The U.S. Food and Drug Administration physically inspects less than two percent of imported seafood shipments and even smaller percentage are sampled for drug residue testing. In fiscal year 2009, for example, the FDA tested .1 percent of all imported seafood products for residues, according to the Government Accountability Office (GAO).

ABC, which has ramped up its coverage of food issues, sent the shrimp samples to the Institute of Environmental and Human Health food lab at Texas Tech University for testing. In the three positive samples, lab technicians found banned antibiotics enrofloxacin, chloramphenicol, and nitrofuranzone, which is a known carcinogen.

imported-shrimp406.jpg“About 10 percent of them showed evidence of pharmaceutical residue in the muscle tissue alone, which people eat,” Dr. Ronald Kendall, the director of the Institute told ABC. Kendall said two samples from New York averaged 28 and 29 parts per billion (ppb) of nitrofurazone. If FDA were to find 1 ppb of the drug in seafood, the product would not be allowed on the market.

It’s hard to gauge how widespread the use of antibiotics is aquaculture — and even harder to determine how often illegal drugs are used — but some experts think the industry is getting better at managing residue issues.

“I think the trend is going toward less antibiotics use,” said Jose Villalon last week at the Monterey Bay Aquarium’s Cooking for Change conference. Villalon is the vice president of the World Wildlife Fund’s U.S. Aquaculture Program, which coordinates the Aquaculture Stewardship Council (ASC). ASC is currently working on standards for the industry and aims to be the premiere certification scheme for responsible aquaculture.

For example, ASC standards do not allow any antibiotics to be used in shrimp production, but for farmed salmon, certain drugs are allowed but for very limited, targeted uses, and must be administered under veterinary supervision, according to Villalon.

“For the use that is allowed in certain species, I think the critical issue is to make sure they’re not on the World Health Organization’s list of critically important antibiotics,” he told the conference in Monterey last week. “You really don’t want to allow, even though legally they are allowed, some of those antibiotics on that list. There should be a push to eliminate it, definitely.”

Dr. Daniel Benetti, director of aquaculture at the University of Miami’s Rosenstiel School of Marine and Atmospheric Science, who also spoke at the event in Monterey, noted that some in the industry are now turning to other compounds to combat disease.

“There’s a strong push to use probiotics nowadays…the same ones we use in yoghurt, that colonize the guts of the organisms and takes over the environment,” said Dr. Benetti. “It’s the best approach and I think that’s the direction the industry is going.”

Exactly what drugs used in aquaculture and how much of them might end up on consumers’ plates is not clear.

The GAO last year raised serious questions about the FDA’s oversight of seafood, finding that the federal program is “limited” and needs to be strengthened. The report zeroed in on the use of drugs in overseas aquaculture and the general lack of testing for both legal and illegal compounds.

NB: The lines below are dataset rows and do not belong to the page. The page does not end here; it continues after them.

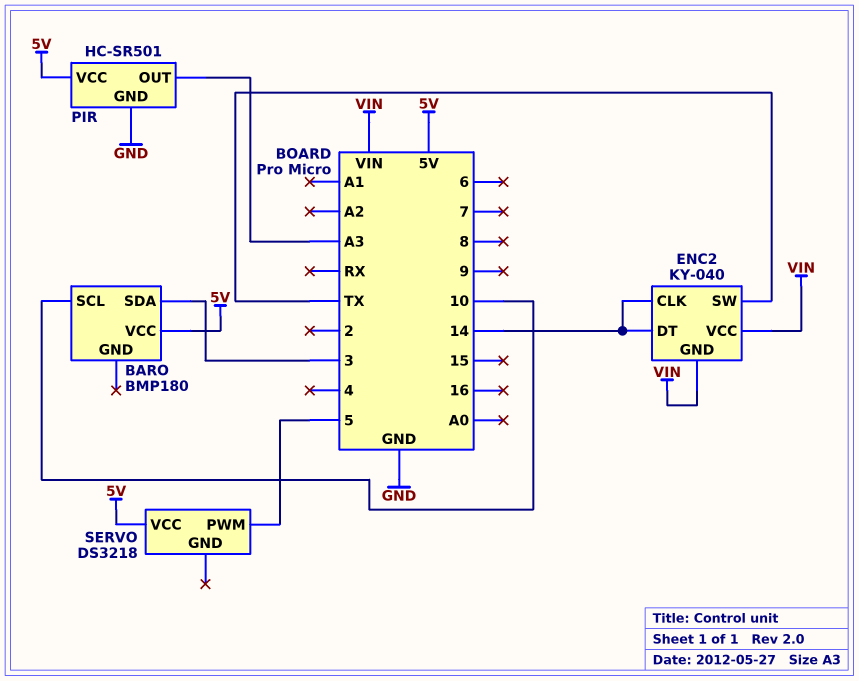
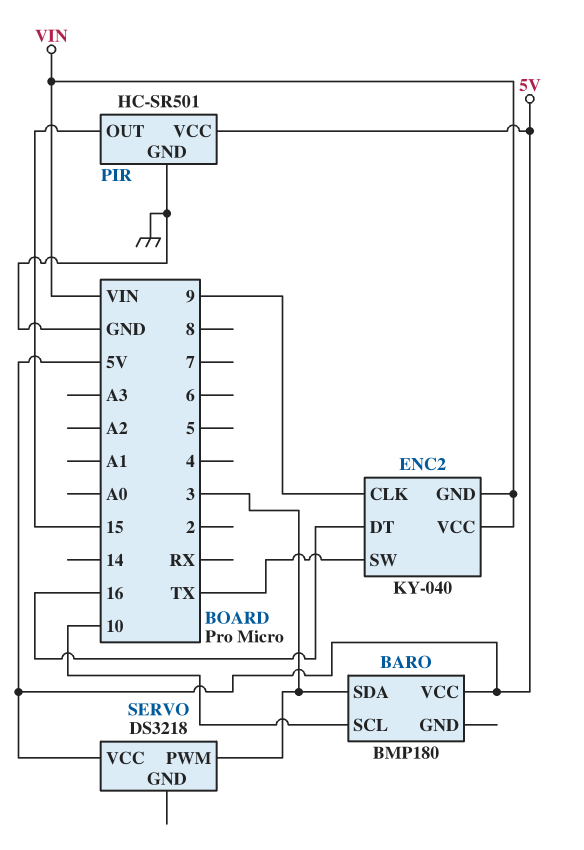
ENC2 pin CLK: 14 -> 9
ENC2 pin DT: 14 -> 16
PIR pin OUT: A3 -> 15
SERVO pin PWM: 5 -> 3

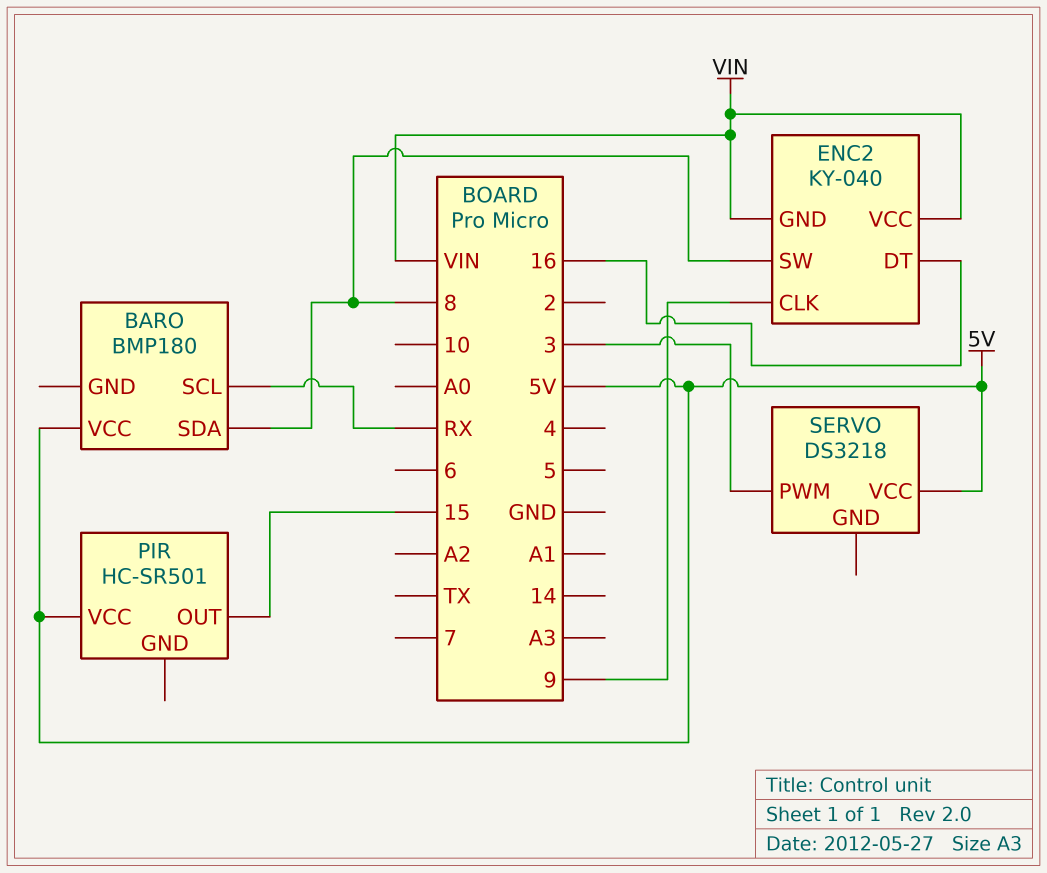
BARO pin SCL: 10 -> RX
BARO pin SDA: 3 -> 8
ENC2 pin SW: TX -> 8
PIR pin GND: GND -> none

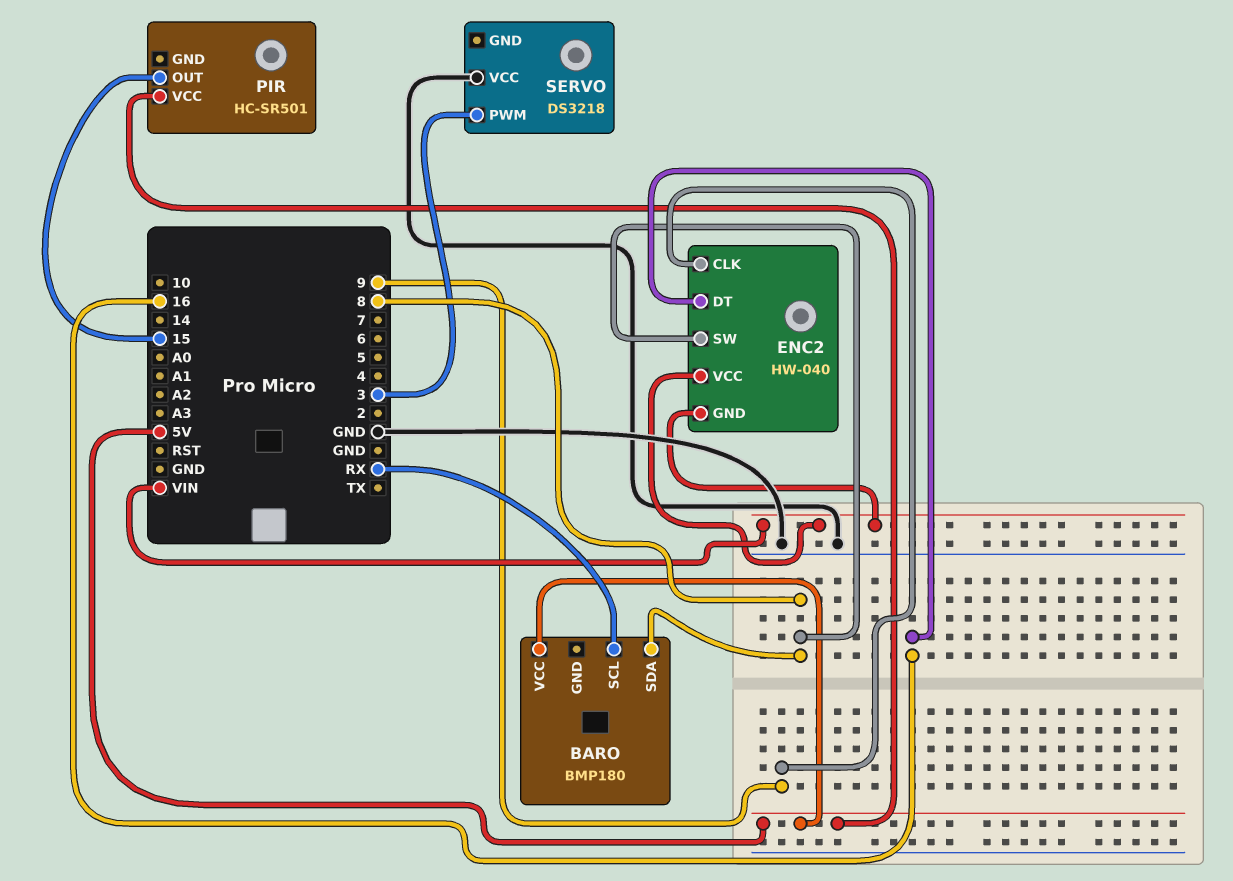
ENC2: KY-040 -> HW-040
SERVO pin VCC: 5V -> GND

Gavin Gibbons, spokesman for the National Fisheries Institute, told ABC that the trade group was “disappointed” in the test results, but didn’t think more government testing was the answer.

“Our member companies do their own sampling and testing at different times both in the exporting countries and here in the U.S.,” said Gibbons, adding that companies also invest in third party audits to help manage their supply chains.

 

© Food Safety News
  • Pamela Sharif

    My first thought was that our oceans are starting to have pockets of waste that are effecting ocean life that we consume. So many people do not return unused medications to the pharmacy. Instead they flush it down the toilet or throw it out into the garbage. Later this waste seeps into our environment and into our food supply. Why is non of this mentioned as a possibility in this report?

  • Minkpuppy

    Pamela,
    The article is discussing imported farm-raised shrimp which are given antibiotics to control diseases that pop up. Deliberate administration of the drugs is the most likely source of the residues from farmed shrimp, especially in the case of the illegal antibiotics. It’s very unlikely the residues came from any other source.